本文
興味をひかれた図書、Webサイト、展覧会などを紹介。

関西週末旅行11月編:狩野永徳(京都国立博)

2007-11-06 21:52:10 | 行ったもの(美術館・見仏)
○京都国立博物館 特別展覧会『狩野永徳』

http://www.kyohaku.go.jp/jp/index_top.html

 それにしても混みすぎだろ、狩野永徳展。先週の日曜は、午後1時過ぎで80分待ちだった。今週、再び東京から出直してきたが、9時に着いても30分待ちだった。

課題 1
狩野永徳展についての本文を、一字も変えずに全文引用してください。

[データセットからの抜粋]
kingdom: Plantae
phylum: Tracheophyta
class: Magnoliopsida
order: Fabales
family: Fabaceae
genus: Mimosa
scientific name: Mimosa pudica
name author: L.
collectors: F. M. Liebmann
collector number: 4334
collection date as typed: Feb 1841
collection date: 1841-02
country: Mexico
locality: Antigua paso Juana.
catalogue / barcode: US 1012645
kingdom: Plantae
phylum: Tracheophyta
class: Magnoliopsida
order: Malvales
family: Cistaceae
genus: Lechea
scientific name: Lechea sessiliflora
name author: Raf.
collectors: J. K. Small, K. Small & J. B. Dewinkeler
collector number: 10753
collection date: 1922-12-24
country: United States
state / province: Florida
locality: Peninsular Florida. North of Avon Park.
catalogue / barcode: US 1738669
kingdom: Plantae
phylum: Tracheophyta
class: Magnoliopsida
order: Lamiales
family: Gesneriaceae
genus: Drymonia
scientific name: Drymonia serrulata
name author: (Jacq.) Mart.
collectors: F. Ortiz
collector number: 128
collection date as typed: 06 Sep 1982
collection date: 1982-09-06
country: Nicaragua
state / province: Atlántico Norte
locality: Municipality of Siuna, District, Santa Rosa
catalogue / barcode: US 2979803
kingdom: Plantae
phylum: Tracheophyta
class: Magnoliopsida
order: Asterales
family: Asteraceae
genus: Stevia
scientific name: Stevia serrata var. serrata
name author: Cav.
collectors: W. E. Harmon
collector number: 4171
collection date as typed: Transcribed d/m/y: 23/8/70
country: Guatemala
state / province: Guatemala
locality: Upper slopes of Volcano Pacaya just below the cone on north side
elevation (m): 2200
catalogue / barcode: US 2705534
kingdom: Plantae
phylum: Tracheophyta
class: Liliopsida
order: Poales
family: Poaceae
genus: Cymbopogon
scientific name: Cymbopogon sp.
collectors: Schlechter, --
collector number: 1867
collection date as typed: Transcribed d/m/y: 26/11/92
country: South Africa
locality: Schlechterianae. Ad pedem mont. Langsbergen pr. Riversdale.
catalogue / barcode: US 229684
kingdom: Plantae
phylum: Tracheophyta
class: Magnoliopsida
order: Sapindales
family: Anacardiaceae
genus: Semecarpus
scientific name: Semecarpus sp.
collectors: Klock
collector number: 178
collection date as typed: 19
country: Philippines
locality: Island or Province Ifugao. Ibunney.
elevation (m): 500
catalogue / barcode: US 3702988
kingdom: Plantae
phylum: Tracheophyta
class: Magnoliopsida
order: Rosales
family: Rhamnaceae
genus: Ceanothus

課題 2
リストの冒頭から「state / province: Atlántico Norte」を含む行までの範囲を書き直し、その中の「country」をすべて「nation」に置き換えてください。ほかは一切変えず、この範囲だけを示すこと。

解答 1
興味をひかれた図書、Webサイト、展覧会などを紹介。

関西週末旅行11月編:狩野永徳(京都国立博)

2007-11-06 21:52:10 | 行ったもの(美術館・見仏)
○京都国立博物館 特別展覧会『狩野永徳』

http://www.kyohaku.go.jp/jp/index_top.html

 それにしても混みすぎだろ、狩野永徳展。先週の日曜は、午後1時過ぎで80分待ちだった。今週、再び東京から出直してきたが、9時に着いても30分待ちだった。

解答 2
kingdom: Plantae
phylum: Tracheophyta
class: Magnoliopsida
order: Fabales
family: Fabaceae
genus: Mimosa
scientific name: Mimosa pudica
name author: L.
collectors: F. M. Liebmann
collector number: 4334
collection date as typed: Feb 1841
collection date: 1841-02
nation: Mexico
locality: Antigua paso Juana.
catalogue / barcode: US 1012645
kingdom: Plantae
phylum: Tracheophyta
class: Magnoliopsida
order: Malvales
family: Cistaceae
genus: Lechea
scientific name: Lechea sessiliflora
name author: Raf.
collectors: J. K. Small, K. Small & J. B. Dewinkeler
collector number: 10753
collection date: 1922-12-24
nation: United States
state / province: Florida
locality: Peninsular Florida. North of Avon Park.
catalogue / barcode: US 1738669
kingdom: Plantae
phylum: Tracheophyta
class: Magnoliopsida
order: Lamiales
family: Gesneriaceae
genus: Drymonia
scientific name: Drymonia serrulata
name author: (Jacq.) Mart.
collectors: F. Ortiz
collector number: 128
collection date as typed: 06 Sep 1982
collection date: 1982-09-06
nation: Nicaragua
state / province: Atlántico Norte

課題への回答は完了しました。